Patients who underwent ms-TRAM or DIEP reconstruction and were ≥1 year postoperative at routine follow-up were included. Six BREAST-Q modules (0-100 scale) were analyzed using the Mann-Whitney -test. Abdominal physical well-being items were dichotomized (5 vs < 5 points) and analyzed with the χ test.
The authors included 280 patients (194 ms-TRAM, 86 DIEP). In unilateral reconstruction, median sexual well-being was 43 (ms-TRAM) vs 52 (DIEP), favoring DIEP ( < .05). In bilateral cases, median breast satisfaction was 73 (ms-TRAM) vs 54 (DIEP), favoring ms-TRAM ( < .05). Abdominal physical well-being showed no significant difference in unilateral cases. In bilateral cases, bloating occurred in 84.6% (ms-TRAM) vs 16.7% (DIEP), significantly higher with DIEP ( < .001). Significant differences were observed in a few items only.

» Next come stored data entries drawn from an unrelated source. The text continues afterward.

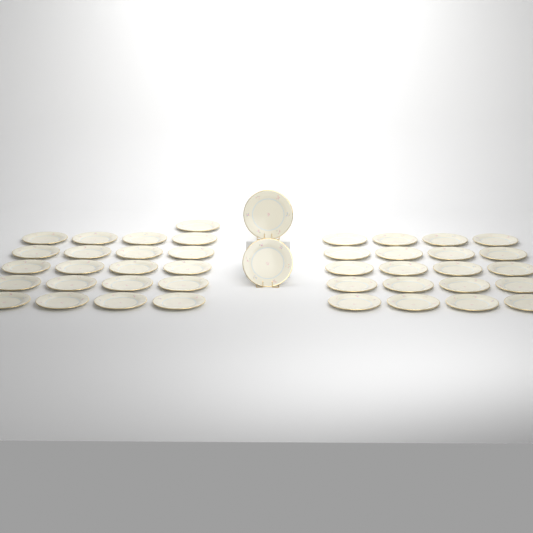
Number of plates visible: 43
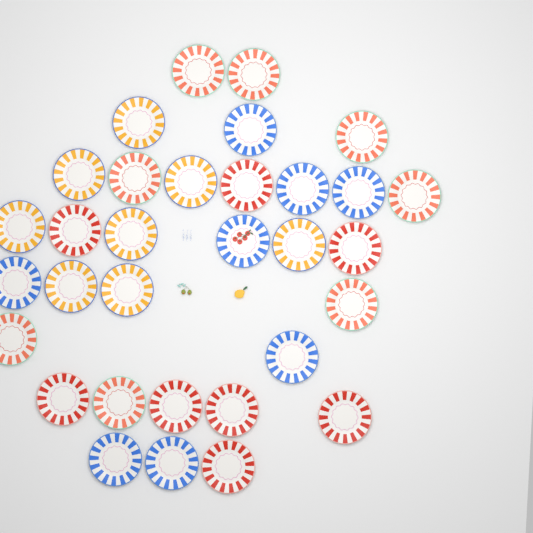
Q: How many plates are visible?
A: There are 32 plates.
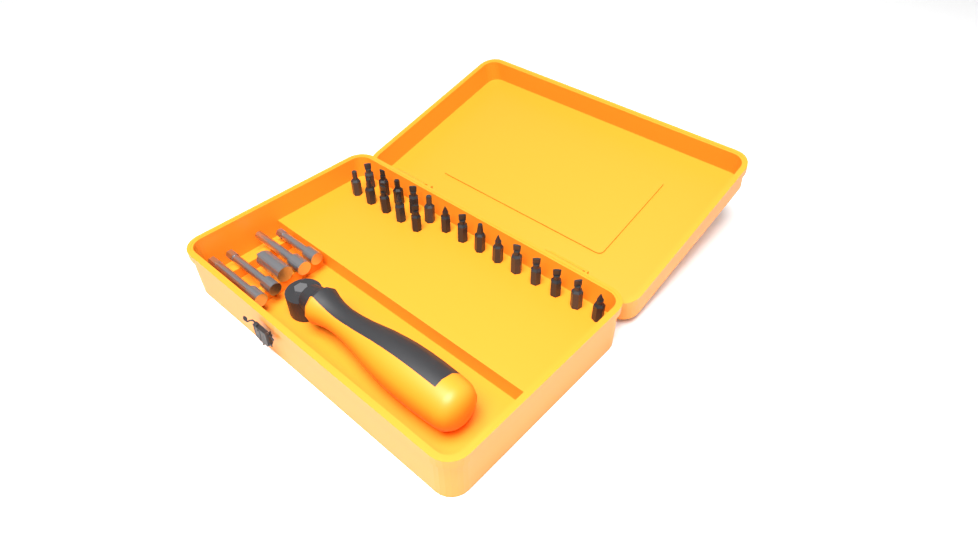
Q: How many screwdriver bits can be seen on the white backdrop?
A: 19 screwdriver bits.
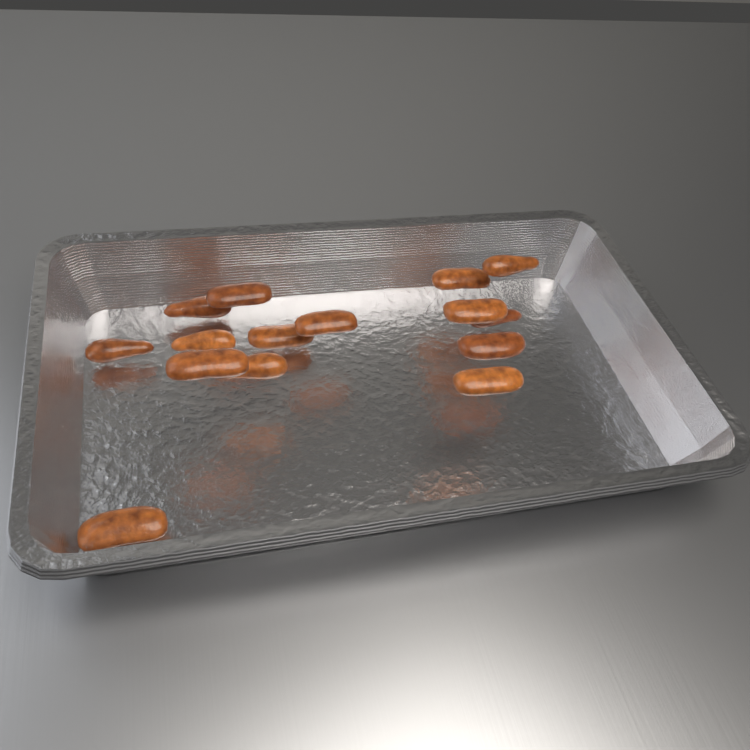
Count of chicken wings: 15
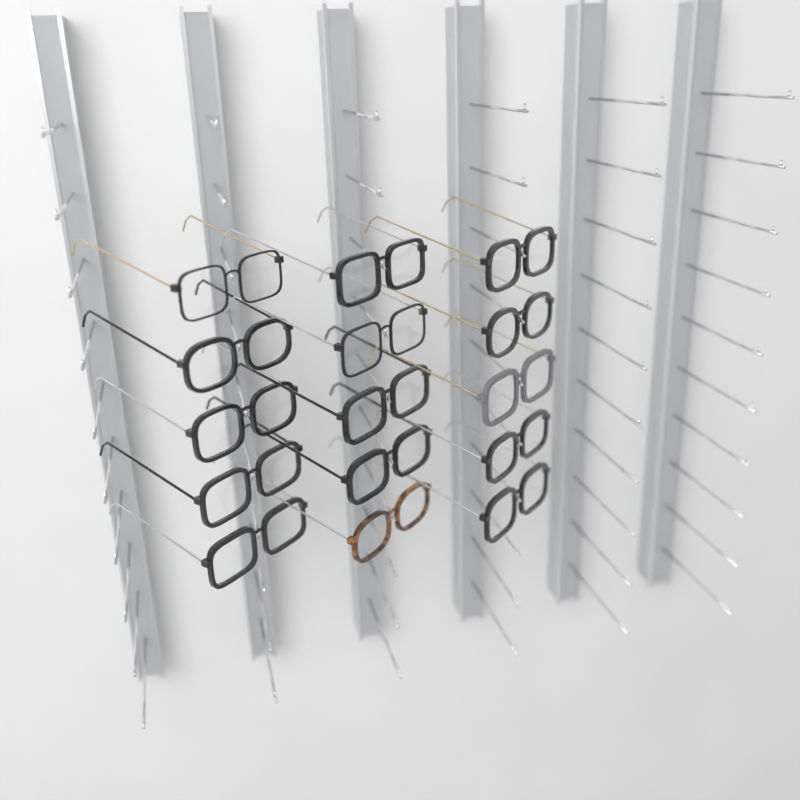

BREAST-Q identified limited significant differences between reconstruction techniques. Although ms-TRAM is associated with greater abdominal dysfunction, functional preservation appears sufficient for routine daily activities.
腹部皮瓣分为MS-0(腹直肌全宽)、MS-1和MS-2(部分保留肌肉)以及MS-3,即腹壁下深动脉穿支(DIEP)皮瓣。我们在横行腹直肌肌皮瓣(TRAM)中使用MS-2,仅保留内侧和外侧排穿支之间的肌肉,称为保留肌肉的TRAM(ms-TRAM)。DIEP皮瓣可减少肌肉和筋膜损伤。然而,牺牲一些穿支可能会增加脂肪坏死和皮瓣充血。
很少有研究使用BREAST-Q来评估重建方法。本研究使用BREAST-Q模块评分比较ms-TRAM和DIEP皮瓣。
纳入接受ms-TRAM或DIEP重建且术后常规随访≥1年的患者。使用Mann-Whitney检验分析六个BREAST-Q模块(0-100分制)。将腹部身体健康项目分为两类(5分与<5分),并用χ检验进行分析。
作者纳入了280例患者(194例ms-TRAM,86例DIEP)。在单侧重建中,性健康的中位数为43(ms-TRAM)对52(DIEP),DIEP更具优势(P<.05)。在双侧病例中,乳房满意度的中位数为73(ms-TRAM)对54(DIEP),ms-TRAM更具优势(P<.05)。腹部身体健康在单侧病例中无显著差异。在双侧病例中,腹胀发生率在ms-TRAM组为84.6%,在DIEP组为16.7%,DIEP组显著更高(P<.001)。仅在少数项目中观察到显著差异。
BREAST-Q显示重建技术之间的显著差异有限。尽管ms-TRAM与更大的腹部功能障碍相关,但功能保留似乎足以满足日常活动。